Why not do streaming alway Because streaming has certain limitations and in most of the use cases users won't need to do streaming thus they don't need to worry about these limitations.
Limitations
- Streaming delays the execution of MPs inside each collection handling scope (foreach, split, etc) until they are consumed from the collection stream. This requires that the collection stream must be consumed inside the context of the flow were the collection streaming is happening in order to avoid lossing the context of execution (java method call stack providing error handling, transaction management, intercepting calls, etc).
- The limitation described above also does not allow to include flow-ref, vm endpoints or async scope within streaming scope.
Why not to use an attribute in each collection handling scope Because when using streaming most likely there's going a be a set of collection handling scopes that will have to execute using streaming. So that would require adding the attribute in all of them which is cumbersome and error prone. It also does not provides a clear delimitation of which part of the flow is doing streaming.
How can I stream the collection as response of the Message Source
This is a limitation of using an scope for defining streaming boundaries. What we can do to overcome this problem is to add an attribute in the streaming scope to allow to leave the stream open.

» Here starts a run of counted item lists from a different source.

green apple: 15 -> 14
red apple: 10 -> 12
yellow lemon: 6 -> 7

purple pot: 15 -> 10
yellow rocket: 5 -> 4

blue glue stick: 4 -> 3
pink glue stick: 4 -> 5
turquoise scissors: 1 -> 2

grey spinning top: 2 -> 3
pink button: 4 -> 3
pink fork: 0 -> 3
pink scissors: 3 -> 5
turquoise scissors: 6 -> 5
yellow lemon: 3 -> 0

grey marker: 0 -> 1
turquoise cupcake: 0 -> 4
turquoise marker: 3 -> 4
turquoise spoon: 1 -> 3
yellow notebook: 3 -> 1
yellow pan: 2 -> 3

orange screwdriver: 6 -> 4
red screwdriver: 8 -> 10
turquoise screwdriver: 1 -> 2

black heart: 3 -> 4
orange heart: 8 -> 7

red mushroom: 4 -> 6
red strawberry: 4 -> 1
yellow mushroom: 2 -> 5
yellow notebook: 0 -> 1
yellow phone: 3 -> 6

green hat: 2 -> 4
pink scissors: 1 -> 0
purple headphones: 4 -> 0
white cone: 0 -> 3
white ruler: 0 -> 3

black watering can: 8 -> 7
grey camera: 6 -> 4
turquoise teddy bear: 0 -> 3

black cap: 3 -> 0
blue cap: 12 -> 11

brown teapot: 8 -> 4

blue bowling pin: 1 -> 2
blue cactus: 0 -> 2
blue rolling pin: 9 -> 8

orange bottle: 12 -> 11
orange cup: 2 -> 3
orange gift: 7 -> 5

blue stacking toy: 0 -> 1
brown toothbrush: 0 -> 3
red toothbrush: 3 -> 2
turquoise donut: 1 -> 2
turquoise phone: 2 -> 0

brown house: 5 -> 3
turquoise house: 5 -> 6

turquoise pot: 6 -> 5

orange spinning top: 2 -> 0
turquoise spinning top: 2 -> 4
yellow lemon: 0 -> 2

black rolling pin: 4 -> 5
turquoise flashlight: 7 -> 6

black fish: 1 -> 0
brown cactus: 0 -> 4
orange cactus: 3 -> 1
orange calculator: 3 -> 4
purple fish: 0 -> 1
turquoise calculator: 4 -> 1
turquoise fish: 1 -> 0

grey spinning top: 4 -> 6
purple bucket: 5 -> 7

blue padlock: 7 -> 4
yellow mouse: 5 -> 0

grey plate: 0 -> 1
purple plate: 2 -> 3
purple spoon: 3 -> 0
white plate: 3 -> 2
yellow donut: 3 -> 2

As this won't be the default behaviour it's unlikely that an user configures it without knowing the implications.
- Need to think clearly how to integrate this changes with Foreach and spliter aggregator to avoid breaking backward compatibility and making them work nice together
- Unforeseen issues may appear while implementing streaming capabilities
Requires changes in studio to support this new module. Mockups will be created an attached to spec.
Initially no impact. May require changes to add monitoring if we want to adapt this approach for batch processing
Initially no impact. May require changes to add monitoring if we want to adapt this approach for batch processing
No impact
No impact yet. Changes may be required after analysing foreach and splitter aggregator integration
Requires a new documentation section for this module.